De acuerdo con lo informado por la entidad, estos elementos no tienen valor comercial convencional, ya que están diseñados específicamente para deportistas con discapacidad visual. Las pelotas cuentan con un sistema de cascabeles en su interior, lo que permite su localización durante el juego, por lo que resultan indispensables y no reemplazables fácilmente.
El episodio ocurrió el lunes 13 de abril en Córdoba, cuando un chofer de una aplicación de transporte retiró un paquete que contenía cinco balones oficiales y nunca concretó la entrega. El servicio había sido solicitado por el tesorero de la Federación, Lucas Rodríguez, quien coordinó el envío hacia un punto donde otro colaborador aguardaba para continuar el traslado.
El destino final era que el material llegara a manos de Nicolás Ferreyra, integrante de la comisión directiva, encargado de recibirlo antes del viaje hacia Tucumán. Sin embargo, a los pocos minutos de iniciado el recorrido, el conductor interrumpió el trayecto, dejó de responder llamadas y nunca llegó al lugar acordado.

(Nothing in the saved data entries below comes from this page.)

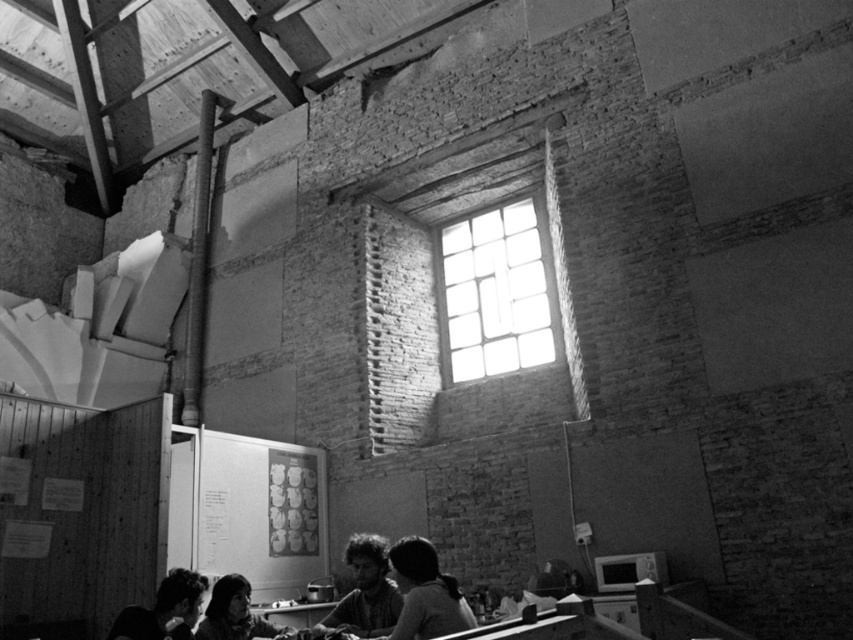
You are standing in the workspace and want to find the smooth black hair at lower center. Based on the coordinates provided in the Objects Description, can you determine its position relative to the large window?

The smooth black hair at lower center is located at point 0.928 on the x axis and 0.499 on the y axis. Since the large window is near the center of the back wall, the smooth black hair at lower center is positioned to the right and slightly below the window.

You are standing in the room and want to locate the point at coordinates (364, 589). Based on the scene description, where would this point be located?

The point at coordinates (364, 589) is on dark hair at center.

You are standing in the room and see two people with smooth black hair at lower center and smooth black hair at lower left. Which person is closer to you?

The smooth black hair at lower center is closer to the viewer than the smooth black hair at lower left.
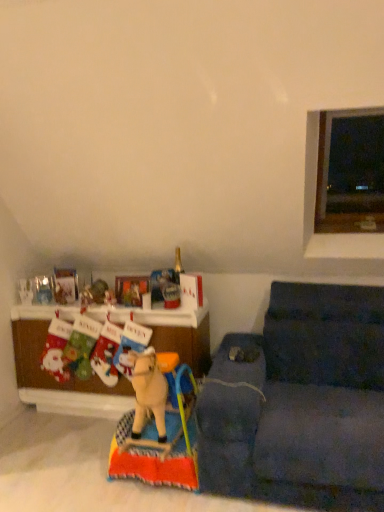
Question: Considering the positions of metallic reflective picture frame at center and dark blue fabric couch at lower right in the image, is metallic reflective picture frame at center taller or shorter than dark blue fabric couch at lower right?

Choices:
 (A) short
 (B) tall

Answer: (A)

Question: Is metallic reflective picture frame at center inside the boundaries of dark blue fabric couch at lower right, or outside?

Choices:
 (A) inside
 (B) outside

Answer: (B)

Question: Which is nearer to the wooden cabinet at lower left?

Choices:
 (A) metallic reflective picture frame at center
 (B) transparent glass window at upper right
 (C) dark blue fabric couch at lower right
 (D) matte plastic toy at left, the second toy when ordered from bottom to top
 (E) wooden horse at center, positioned as the first toy in bottom-to-top order

Answer: (A)

Question: Estimate the real-world distances between objects in this image. Which object is farther from the dark blue fabric couch at lower right?

Choices:
 (A) transparent glass window at upper right
 (B) wooden horse at center, positioned as the first toy in bottom-to-top order
 (C) wooden cabinet at lower left
 (D) metallic reflective picture frame at center
 (E) matte plastic toy at left, the second toy when ordered from bottom to top

Answer: (E)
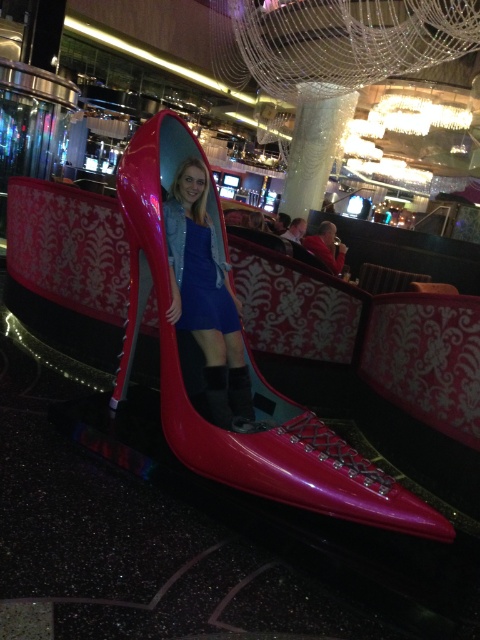
Question: Is matte blue dress at center below shiny patent leather shoe at center?

Choices:
 (A) yes
 (B) no

Answer: (B)

Question: Is matte blue dress at center positioned before shiny patent leather shoe at center?

Choices:
 (A) yes
 (B) no

Answer: (B)

Question: Which object appears farthest from the camera in this image?

Choices:
 (A) matte blue dress at center
 (B) shiny patent leather shoe at center

Answer: (A)

Question: Can you confirm if matte blue dress at center is positioned above shiny patent leather shoe at center?

Choices:
 (A) no
 (B) yes

Answer: (B)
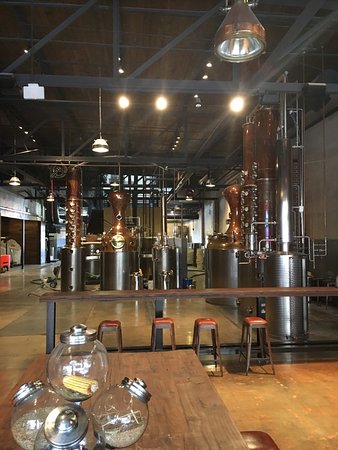
Find the location of `stools`. stools is located at coordinates (256, 321), (207, 322), (162, 322), (109, 325).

Desde la Federación también cuestionaron la falta de respuestas por parte de la plataforma Uber, ante los reiterados reclamos realizados tras el incidente.
El impacto del robo no solo es operativo, sino también económico: cada pelota tiene un costo cercano a los 200 mil pesos, una cifra considerable para organizaciones que sostienen el deporte adaptado en el país.
Más allá de lo material, desde FADEC remarcaron la gravedad del hecho por sus consecuencias en la inclusión deportiva. Subrayaron que la pérdida afecta directamente la posibilidad de que personas ciegas puedan competir en igualdad de condiciones, poniendo en riesgo el desarrollo de la competencia.